The troubling incidence is just one of many instances of child rape cases that occur around the world, especially in developing countries. With the abortion debate in the United States and abroad in full swing, the Indian courts ruling is being used as ammunition for both pro choice and pro life sides alike. An Indian health commission argued for an immediate abortion due to the high risks associated with such a young mother giving birth. Mothers who give birth both before the age of 19 and after the age of 35 are at increased rates for conditions such as eclampsia and cephalopelvic disproportions; however, the mother is not the only person who could have been adversely affected. The fetus is also at risk for neonatal mortality, low birth weight and preterm birth. With these factors taken into account, the pregnancy can be deemed as a high risk and an abortion should’ve been the reasonable solution.
However, the realization of the pregnancy was remarkably late in the overall course of the pregnancy and the fetus had already undergone significant development. During the third trimester, when the discovery was made, a fetus is already a full fledged baby with a heartbeat and brain as well as a clearly visible rump. For many religious people, especially in developing countries where religion plays a larger role, a fetus is considered a person from the moment of conception.

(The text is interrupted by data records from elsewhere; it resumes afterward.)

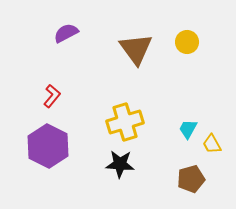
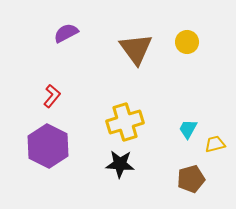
yellow trapezoid: moved 3 px right; rotated 105 degrees clockwise
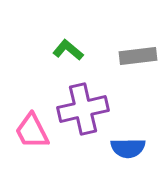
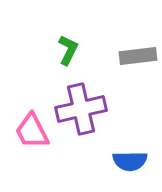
green L-shape: rotated 76 degrees clockwise
purple cross: moved 2 px left
blue semicircle: moved 2 px right, 13 px down
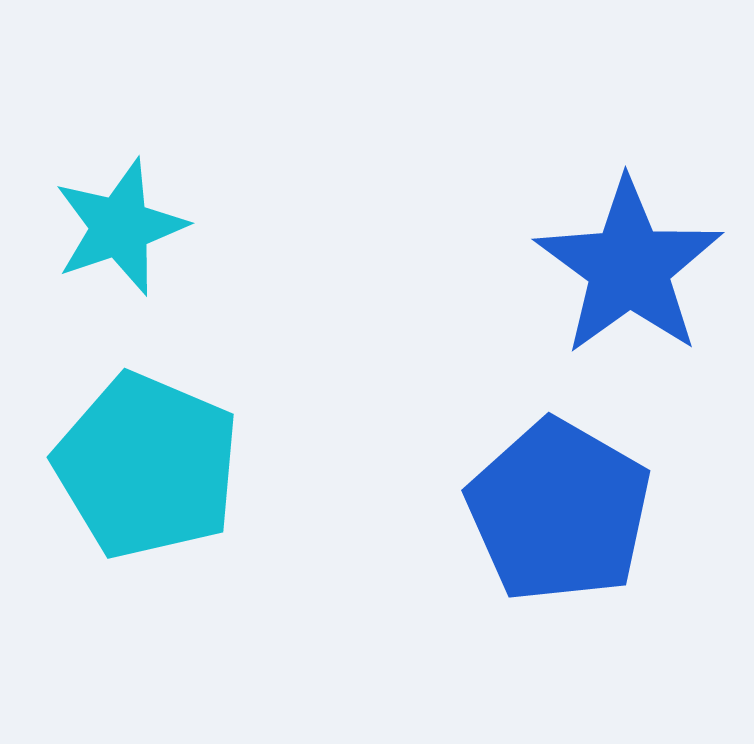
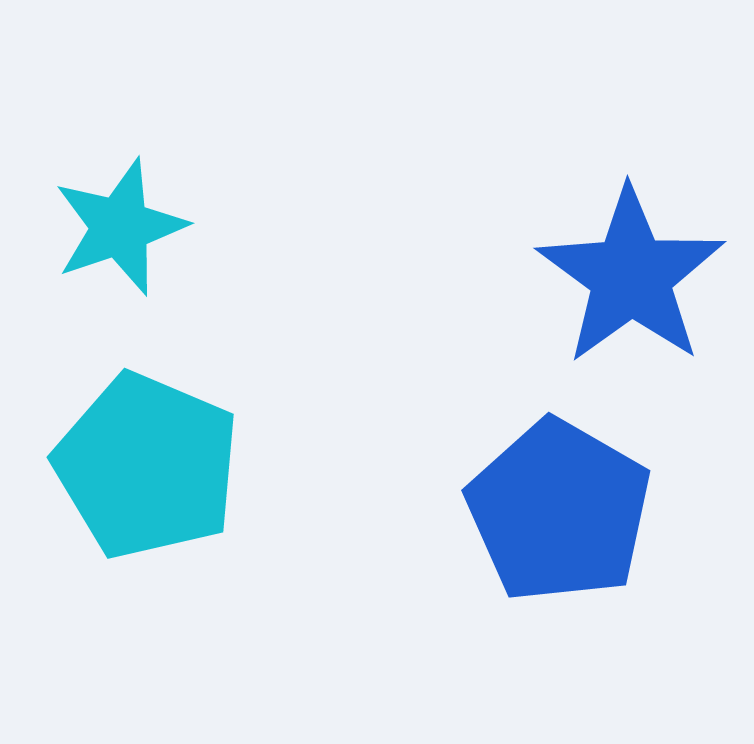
blue star: moved 2 px right, 9 px down
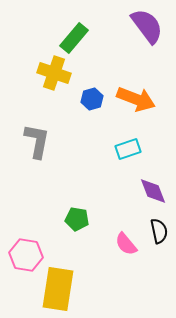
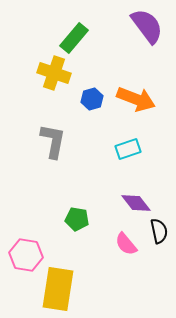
gray L-shape: moved 16 px right
purple diamond: moved 17 px left, 12 px down; rotated 16 degrees counterclockwise
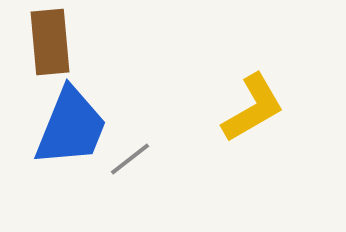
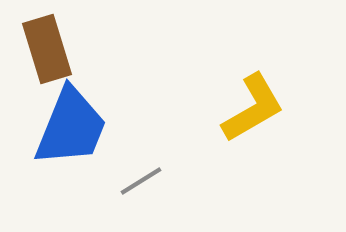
brown rectangle: moved 3 px left, 7 px down; rotated 12 degrees counterclockwise
gray line: moved 11 px right, 22 px down; rotated 6 degrees clockwise
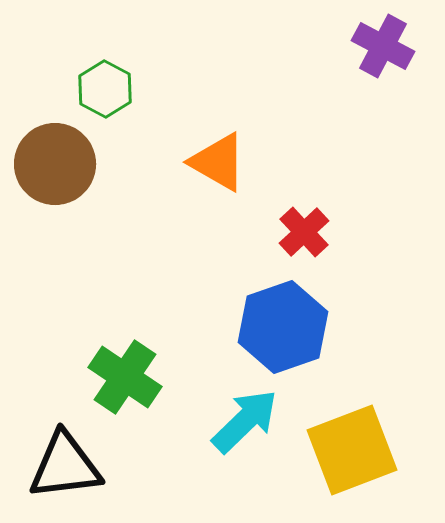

A pregnancy which poses a risk to the mother’s life, no matter how late, should be allowed to be aborted if that is the mother’s wish. With the rise of globalization and the diffusion of different ways of thinking, society in developing countries should and inevitably will reform their attitudes towards women health and pregnancy.
“By allowing this pregnancy to follow through, it legitimizes rape and places a fetus’s life over the mothers,” said senior Will Breslin.
The Indian High courts decision sends a very troubling message about child rape. The unbelievable trauma and shame that the young mother is going through is unimaginable. No woman should ever have to give birth to a child born out of rape, much less as a 10-year-old because they are forced to.